BEGIN Data shown

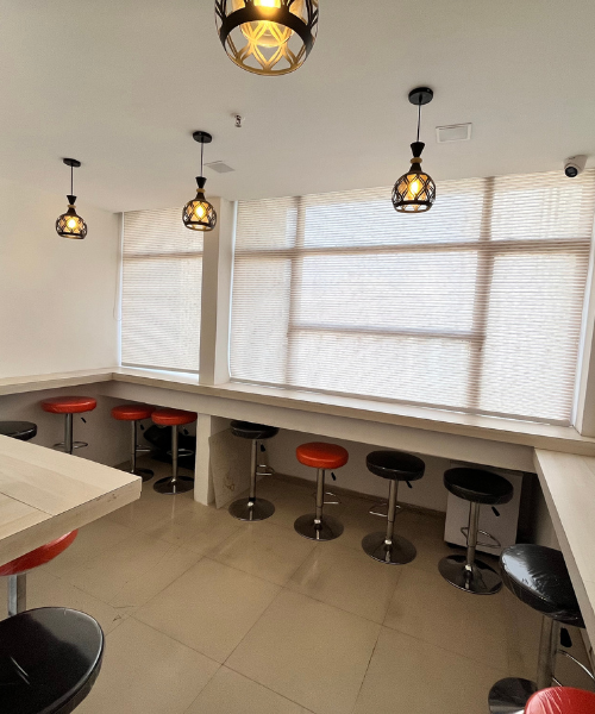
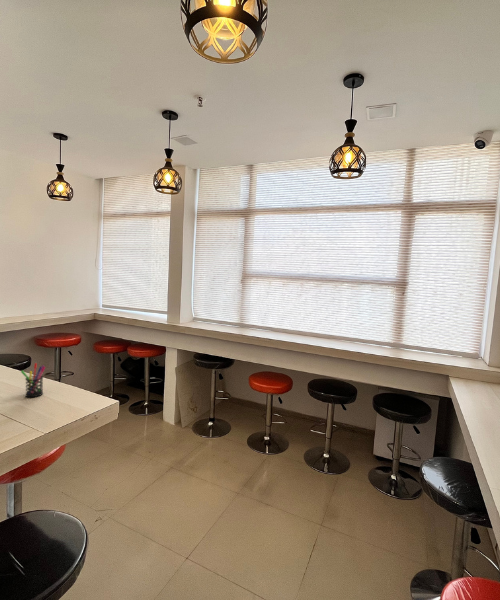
+ pen holder [20,362,46,398]
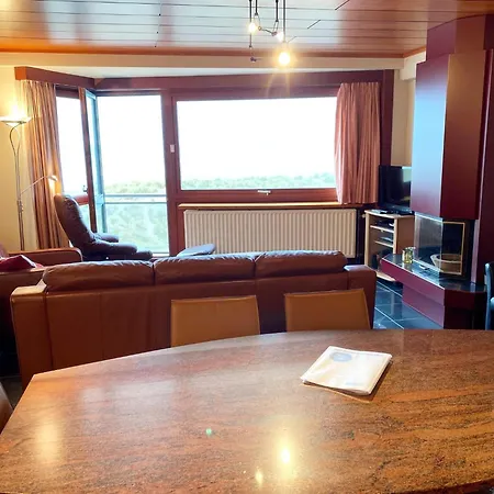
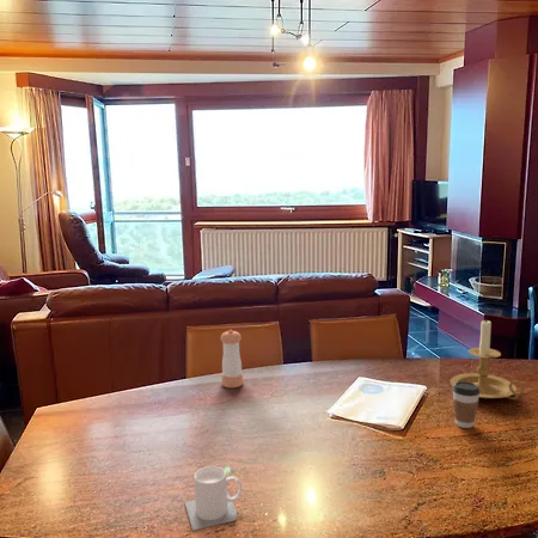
+ mug [184,465,243,531]
+ coffee cup [452,381,481,429]
+ candle holder [450,317,527,401]
+ pepper shaker [219,329,244,389]
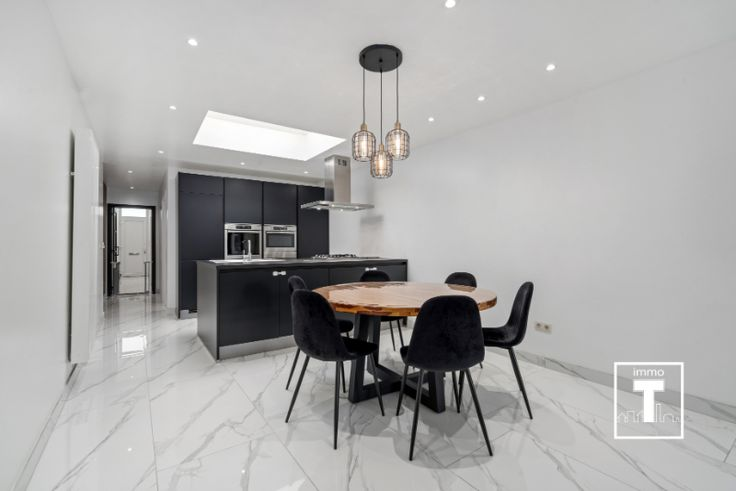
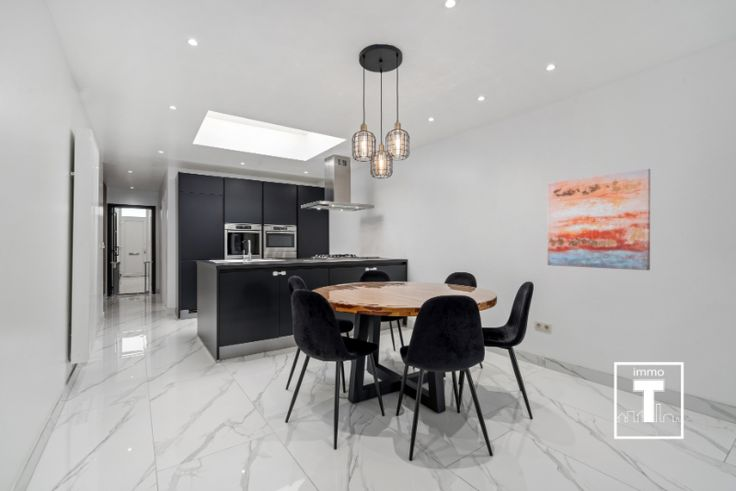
+ wall art [547,168,651,271]
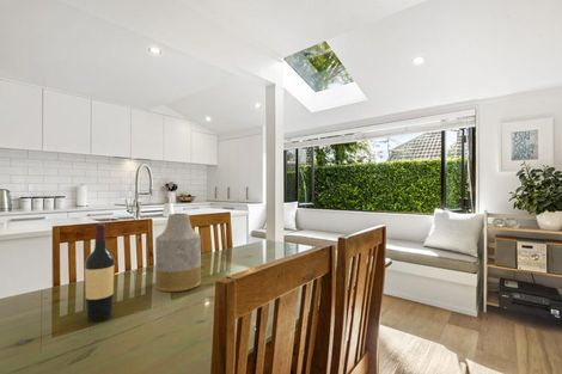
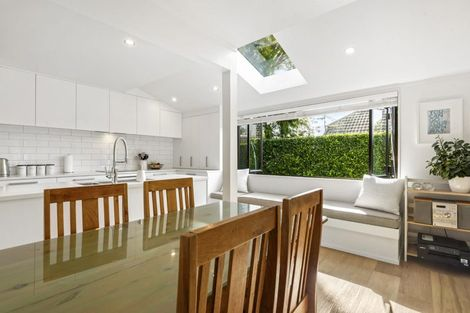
- wine bottle [84,222,115,323]
- vase [154,213,202,293]
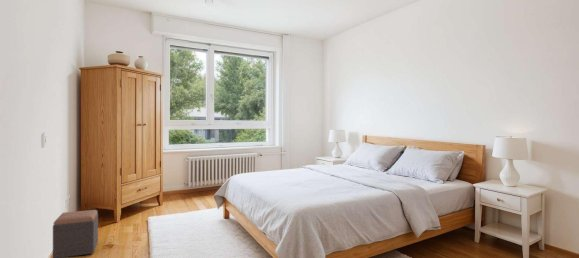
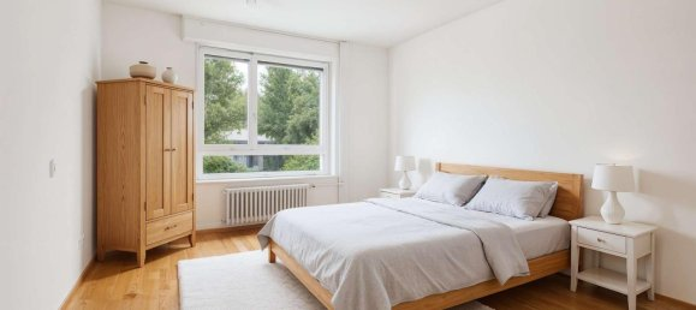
- footstool [52,209,99,258]
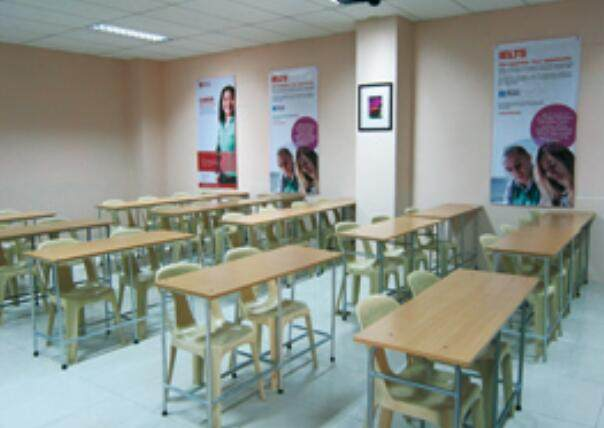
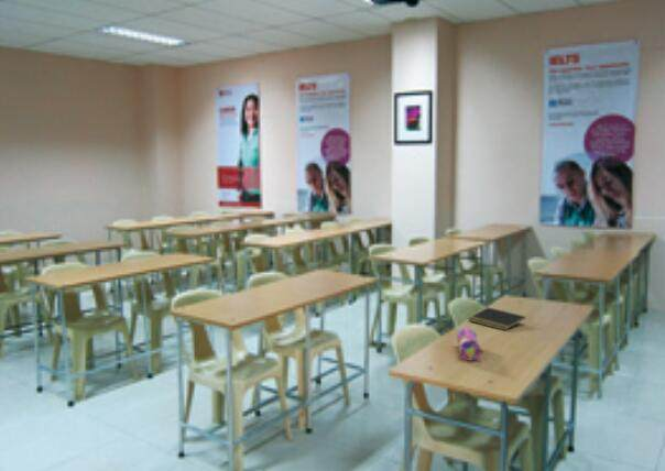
+ pencil case [456,327,484,361]
+ notepad [468,306,526,331]
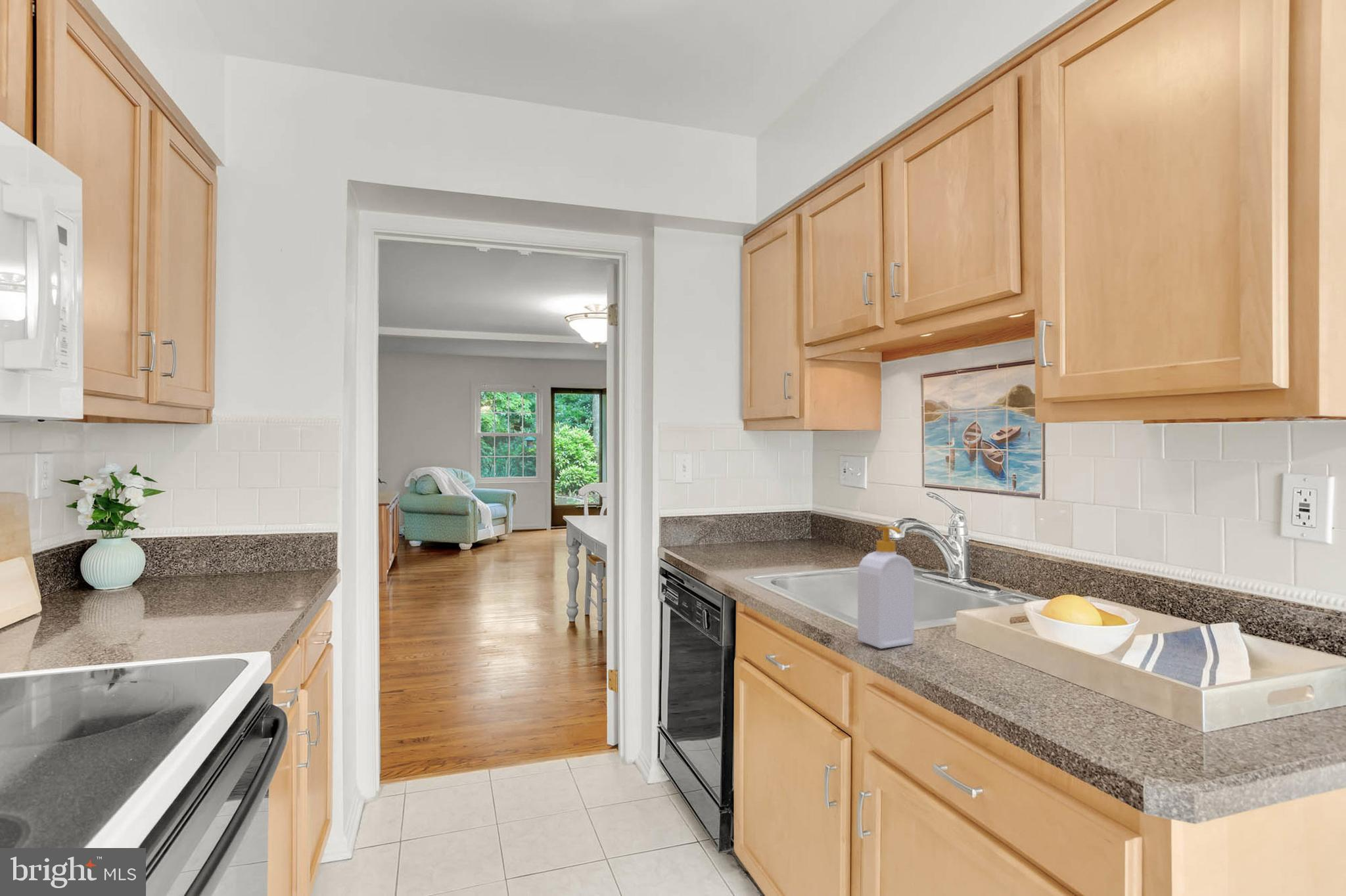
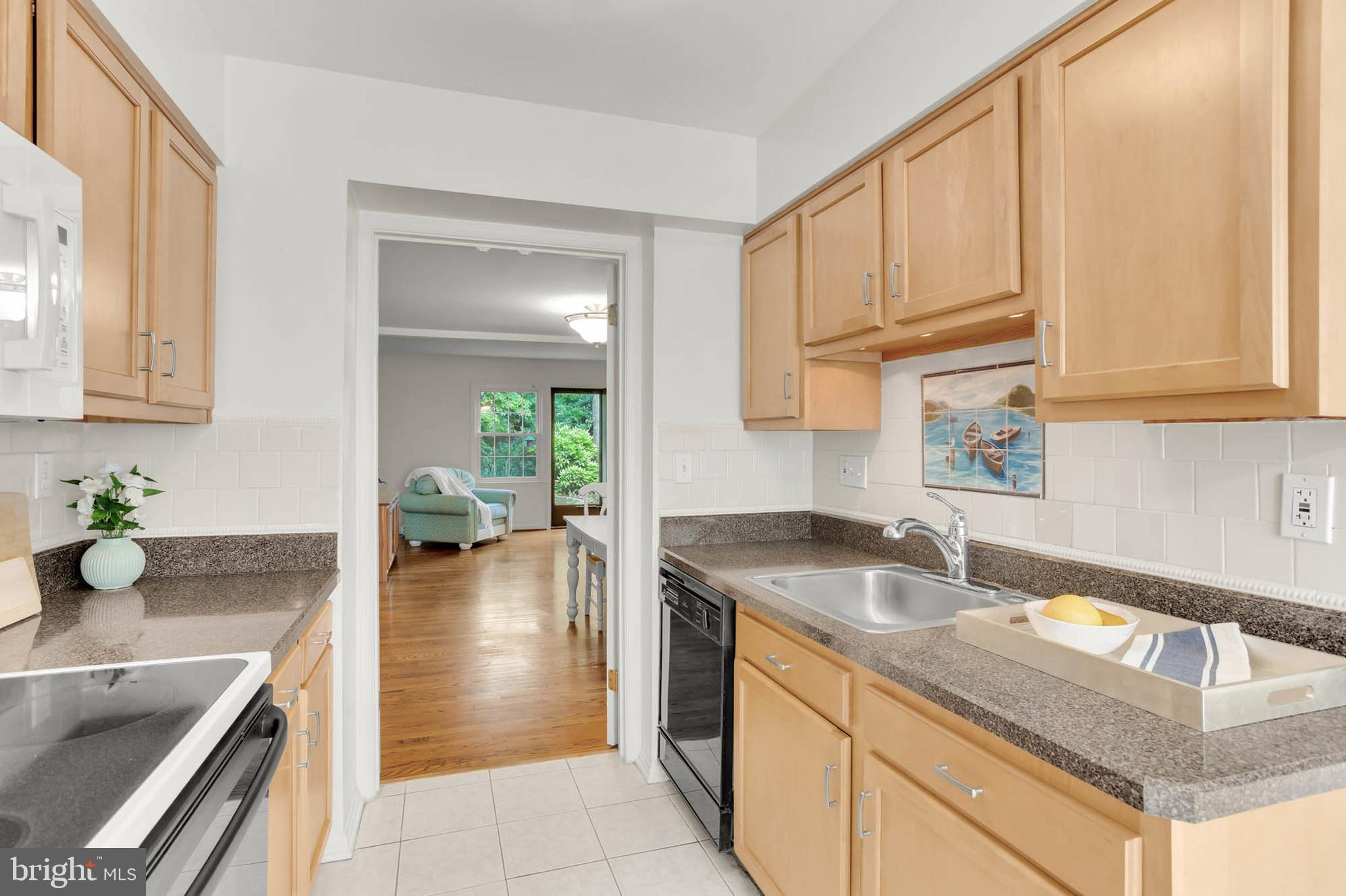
- soap bottle [857,526,915,650]
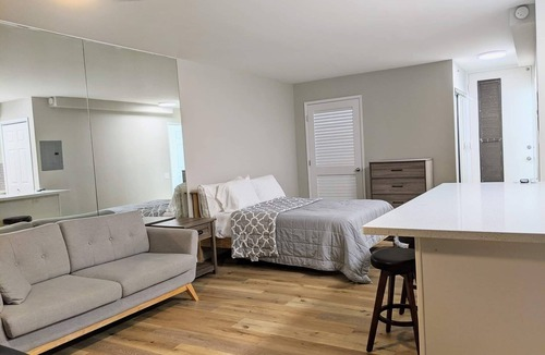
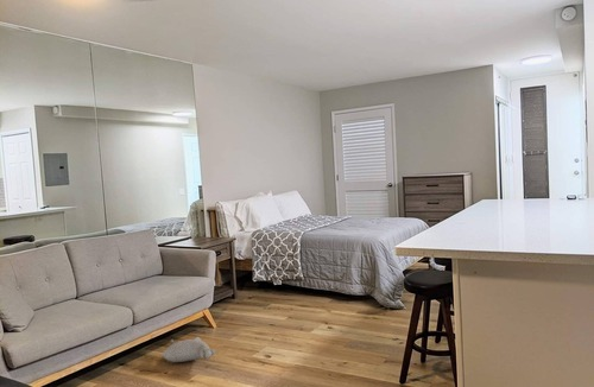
+ plush toy [160,336,217,363]
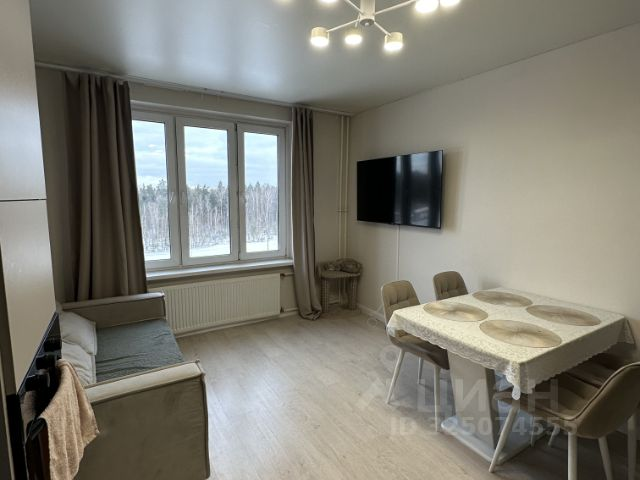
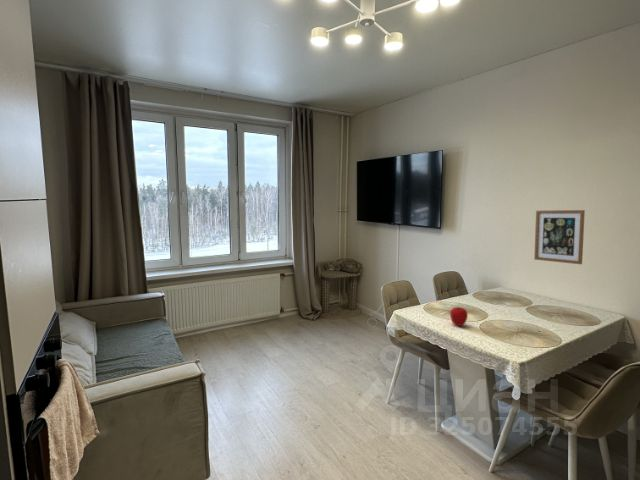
+ wall art [533,209,586,265]
+ apple [449,306,469,327]
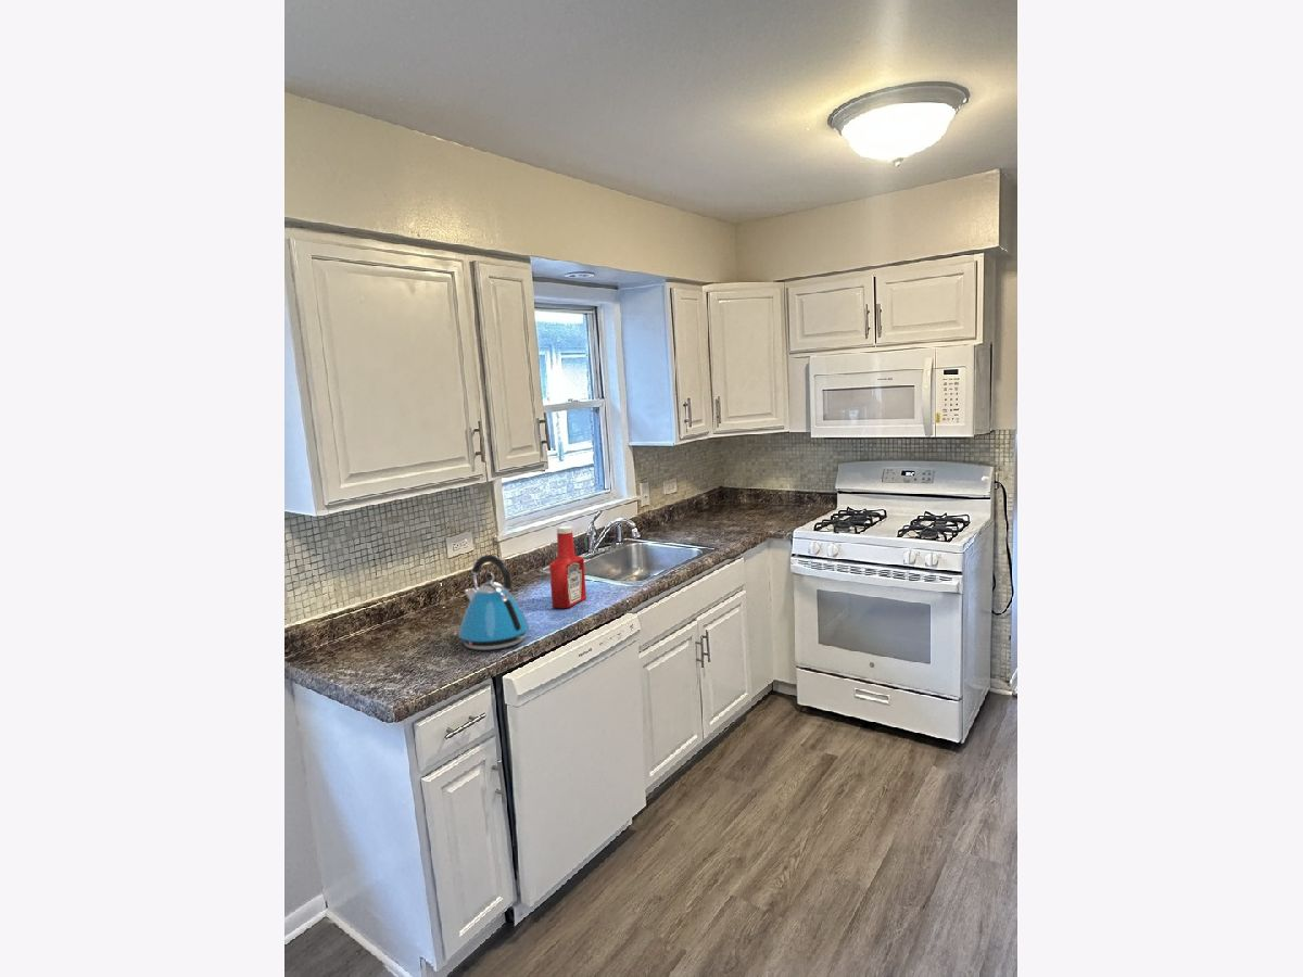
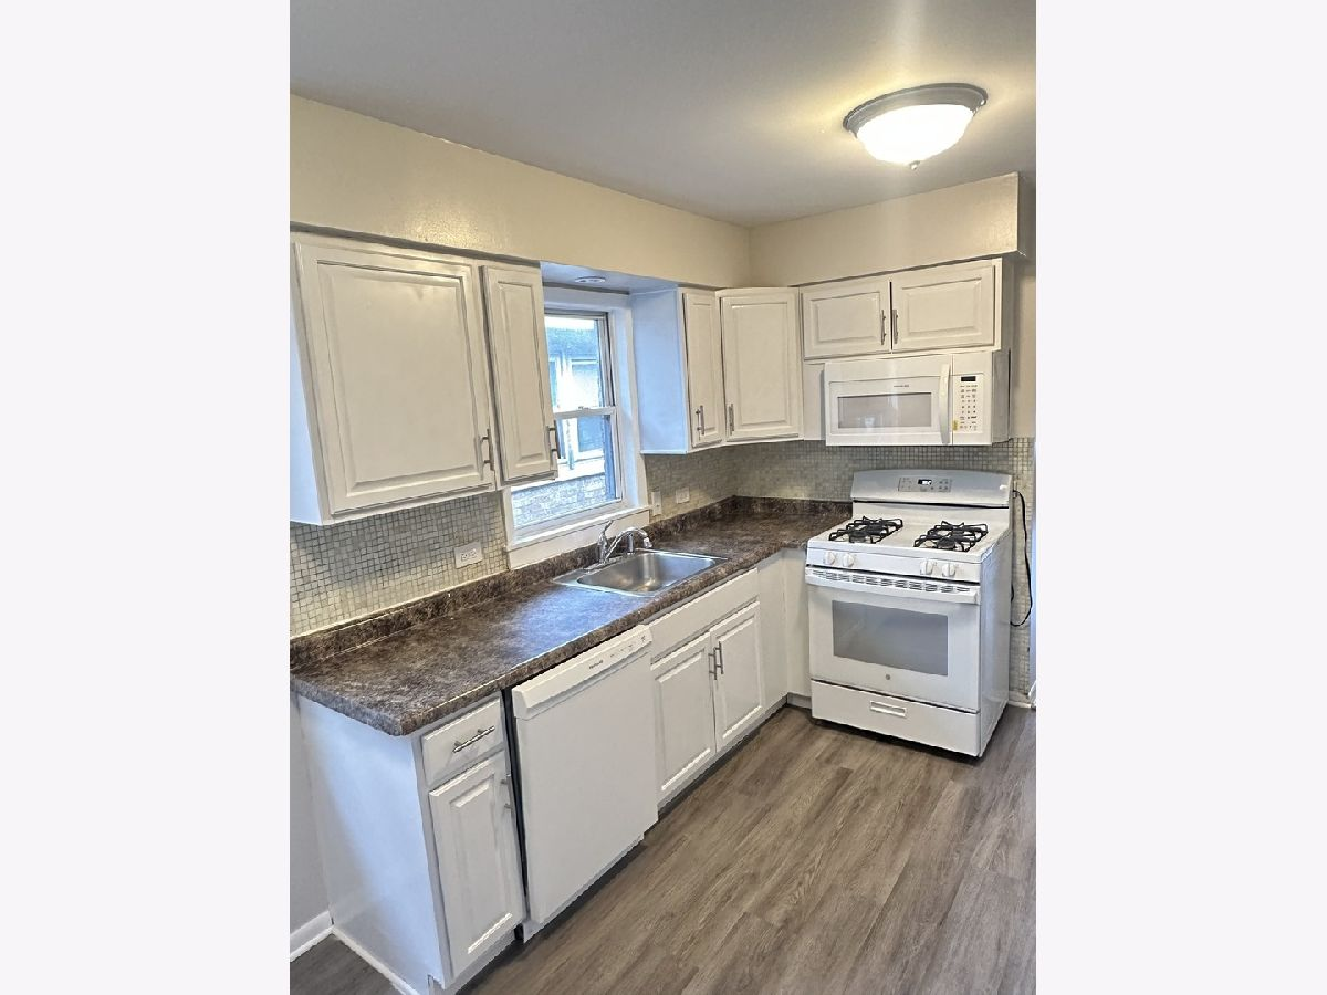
- soap bottle [548,525,587,609]
- kettle [457,554,530,651]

END Data shown

__Your objective__. Could you output every entry exactly as written, skipping the pictures?

__Result for this exercise__.
+ pen holder [20,362,46,398]
+ mug [184,465,243,531]
+ coffee cup [452,381,481,429]
+ candle holder [450,317,527,401]
+ pepper shaker [219,329,244,389]
+ wall art [547,168,651,271]
- wine bottle [84,222,115,323]
- vase [154,213,202,293]
- footstool [52,209,99,258]
+ pencil case [456,327,484,361]
+ notepad [468,306,526,331]
- soap bottle [857,526,915,650]
+ plush toy [160,336,217,363]
+ wall art [533,209,586,265]
+ apple [449,306,469,327]
- soap bottle [548,525,587,609]
- kettle [457,554,530,651]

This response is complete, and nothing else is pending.